The World Health Organization is fearful that funding cuts announced by the U.S. will deter its efforts to control the spread of the coronavirus in Africa. Aside from coronavirus, the WHO is concerned that vaccine-preventable diseases could also spread as countries are forced to cancel vaccination programs.
President Donald Trump’s decision last week to suspend U.S. funding for the World Health Organization could deter the continent’s ability to stamp out not only the coronavirus but other deadly diseases such as malaria and HIV/AIDS, a senior WHO official told VOA.
The U.S. is the main funder of WHO programs linked to malaria, polio and HIV/AIDS in Africa. Currently, the U.S. has pledged $400 million to the WHO’s $4.8 billion 2020-2021 budget.
While its pledges are mostly locked in for this year, WHO officials expect the U.S. funding suspension to start biting in 2021.
Michel Yao, emergency operations program manager at the WHO’s Regional Office for Africa, spoke to VOA via a messaging app.
“This support is what helps to provide technical support or even to have a technical position in a country. Some of them, a program like malaria, need to have continued support based in a WHO country office. So all these technical positions and also work that is required while convening experts to work on a specific guideline for a given disease, this also the funding was helping, and sometimes even some of the supplies on HIV issues. So, all of this, of course, will suffer if this gap is not covered," said Yao.
For COVID-19 prevention efforts, the WHO has repurposed many of its staff to deal with the outbreak. While money has been set aside for 2020, question marks hang over those roles for next year.
“In the case of COVID, some of these technical people have been repurposed. Of course, lots of them got their contracts extended but maybe from next year, if we don’t have enough funds then we’ll have to cut on staff. It will also affect [things] because some of them have been repurposed based on that. If this shortage continues it will definitely affect our HR plan for next year,” said Yao.

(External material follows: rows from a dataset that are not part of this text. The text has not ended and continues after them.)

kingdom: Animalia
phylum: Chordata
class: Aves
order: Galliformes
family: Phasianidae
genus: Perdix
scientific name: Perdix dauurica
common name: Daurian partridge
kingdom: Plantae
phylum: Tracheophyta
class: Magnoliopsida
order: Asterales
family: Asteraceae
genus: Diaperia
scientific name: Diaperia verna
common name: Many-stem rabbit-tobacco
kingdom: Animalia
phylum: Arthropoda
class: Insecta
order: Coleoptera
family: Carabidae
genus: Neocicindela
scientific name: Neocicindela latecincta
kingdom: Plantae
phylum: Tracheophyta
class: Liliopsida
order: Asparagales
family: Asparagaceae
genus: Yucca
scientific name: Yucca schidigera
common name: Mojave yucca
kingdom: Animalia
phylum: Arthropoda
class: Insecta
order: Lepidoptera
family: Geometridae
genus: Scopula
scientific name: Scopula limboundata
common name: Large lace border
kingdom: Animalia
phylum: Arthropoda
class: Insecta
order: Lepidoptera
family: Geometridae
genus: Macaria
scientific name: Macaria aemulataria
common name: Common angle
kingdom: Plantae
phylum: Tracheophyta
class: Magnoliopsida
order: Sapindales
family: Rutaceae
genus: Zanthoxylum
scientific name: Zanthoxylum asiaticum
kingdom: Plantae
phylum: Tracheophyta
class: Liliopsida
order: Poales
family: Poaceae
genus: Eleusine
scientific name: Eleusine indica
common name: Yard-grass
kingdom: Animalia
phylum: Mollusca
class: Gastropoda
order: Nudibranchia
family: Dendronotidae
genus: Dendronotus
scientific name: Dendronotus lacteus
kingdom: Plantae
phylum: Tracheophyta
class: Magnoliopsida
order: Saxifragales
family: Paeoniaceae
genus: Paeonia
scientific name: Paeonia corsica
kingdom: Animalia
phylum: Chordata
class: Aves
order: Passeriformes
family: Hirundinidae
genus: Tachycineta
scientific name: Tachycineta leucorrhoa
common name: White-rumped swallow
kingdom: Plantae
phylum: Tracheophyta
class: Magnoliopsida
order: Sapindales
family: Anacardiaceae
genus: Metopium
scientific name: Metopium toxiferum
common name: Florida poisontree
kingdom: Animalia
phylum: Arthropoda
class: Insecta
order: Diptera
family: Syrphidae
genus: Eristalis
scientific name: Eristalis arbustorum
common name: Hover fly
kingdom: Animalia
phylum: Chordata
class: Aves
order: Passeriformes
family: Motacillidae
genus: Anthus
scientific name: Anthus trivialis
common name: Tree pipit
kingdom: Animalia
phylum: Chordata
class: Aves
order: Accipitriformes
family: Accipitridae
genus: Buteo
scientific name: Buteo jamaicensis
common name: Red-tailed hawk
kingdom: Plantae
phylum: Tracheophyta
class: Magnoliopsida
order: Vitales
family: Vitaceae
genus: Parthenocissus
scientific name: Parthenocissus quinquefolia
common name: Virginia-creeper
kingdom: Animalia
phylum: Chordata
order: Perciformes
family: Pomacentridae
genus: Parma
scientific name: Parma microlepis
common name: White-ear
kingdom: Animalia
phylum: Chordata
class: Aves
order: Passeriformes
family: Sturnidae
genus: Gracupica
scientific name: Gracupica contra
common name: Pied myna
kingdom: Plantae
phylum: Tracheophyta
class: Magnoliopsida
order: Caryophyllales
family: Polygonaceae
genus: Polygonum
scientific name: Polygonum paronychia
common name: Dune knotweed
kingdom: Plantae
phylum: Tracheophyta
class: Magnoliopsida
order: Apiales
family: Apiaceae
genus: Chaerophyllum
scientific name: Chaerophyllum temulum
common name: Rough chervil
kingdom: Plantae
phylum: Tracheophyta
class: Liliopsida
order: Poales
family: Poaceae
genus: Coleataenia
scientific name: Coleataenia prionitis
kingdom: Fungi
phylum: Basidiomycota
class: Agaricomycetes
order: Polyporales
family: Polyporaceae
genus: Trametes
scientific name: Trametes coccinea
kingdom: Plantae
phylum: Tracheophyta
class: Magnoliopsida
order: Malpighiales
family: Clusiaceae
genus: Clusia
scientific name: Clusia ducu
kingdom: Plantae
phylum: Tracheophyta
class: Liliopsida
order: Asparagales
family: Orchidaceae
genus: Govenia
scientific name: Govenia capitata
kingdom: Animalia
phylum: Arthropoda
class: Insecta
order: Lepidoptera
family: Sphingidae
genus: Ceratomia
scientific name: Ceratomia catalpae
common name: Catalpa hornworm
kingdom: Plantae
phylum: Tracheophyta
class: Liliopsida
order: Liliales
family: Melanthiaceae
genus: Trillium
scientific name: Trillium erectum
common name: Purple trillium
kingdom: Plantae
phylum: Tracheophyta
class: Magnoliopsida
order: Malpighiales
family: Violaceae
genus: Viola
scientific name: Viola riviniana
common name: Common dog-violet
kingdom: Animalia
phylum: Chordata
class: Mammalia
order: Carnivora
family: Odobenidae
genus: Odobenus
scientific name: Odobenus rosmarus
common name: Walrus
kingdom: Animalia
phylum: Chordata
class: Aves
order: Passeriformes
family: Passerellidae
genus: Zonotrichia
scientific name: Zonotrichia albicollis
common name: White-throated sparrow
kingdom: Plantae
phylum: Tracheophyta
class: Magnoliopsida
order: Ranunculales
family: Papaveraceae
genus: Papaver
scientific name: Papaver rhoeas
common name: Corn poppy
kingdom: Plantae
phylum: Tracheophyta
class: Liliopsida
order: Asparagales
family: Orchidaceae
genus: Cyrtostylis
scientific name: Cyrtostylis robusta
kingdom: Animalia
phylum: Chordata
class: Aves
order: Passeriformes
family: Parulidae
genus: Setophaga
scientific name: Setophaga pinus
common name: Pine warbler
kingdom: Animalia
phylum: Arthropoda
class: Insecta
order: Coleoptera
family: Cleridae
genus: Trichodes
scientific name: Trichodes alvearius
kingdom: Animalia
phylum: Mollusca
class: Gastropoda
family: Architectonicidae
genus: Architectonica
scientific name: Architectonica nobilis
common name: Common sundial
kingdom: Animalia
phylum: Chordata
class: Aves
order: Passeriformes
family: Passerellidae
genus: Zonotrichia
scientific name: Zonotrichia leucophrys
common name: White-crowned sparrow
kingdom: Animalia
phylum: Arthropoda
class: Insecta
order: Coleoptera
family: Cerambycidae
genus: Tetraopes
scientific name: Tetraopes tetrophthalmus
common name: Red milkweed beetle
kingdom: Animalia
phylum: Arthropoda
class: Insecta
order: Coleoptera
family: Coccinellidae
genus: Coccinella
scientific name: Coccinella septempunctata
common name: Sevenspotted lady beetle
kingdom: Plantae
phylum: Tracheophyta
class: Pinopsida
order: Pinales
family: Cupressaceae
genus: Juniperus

Yao denounced claims that the WHO was slow to respond to the coronavirus outbreak or that the organization has been too “China-centric.” He said a team of international experts was established January 1 and sent in early February to Wuhan, where the original outbreak occurred, to report on the scale and danger of the outbreak.
The WHO, in partnership with other U.N. agencies, has begun delivering personal, protective equipment around Africa by using Addis Ababa as its central cargo hub. World Food Program planes last week began delivering emergency health workers across the region.
But a sheer lack of basic and technical equipment such as ventilators and clinical care beds are troubling many policymakers in the region. John Nkengasong, director of the Africa CDC, told reporters last week that at least 10 countries in Africa have no ventilators whatsoever.
Another major concern for health authorities in Africa is the impact the COVID-19 crisis will have on other diseases. According to the WHO, Guinea, Ethiopia, South Sudan and Chad have already postponed mass vaccination campaigns for measles that were due to take place between March and June.
The WHO fears it will see vaccine-preventable diseases like measles, rubella, polio and diphtheria become more commonplace.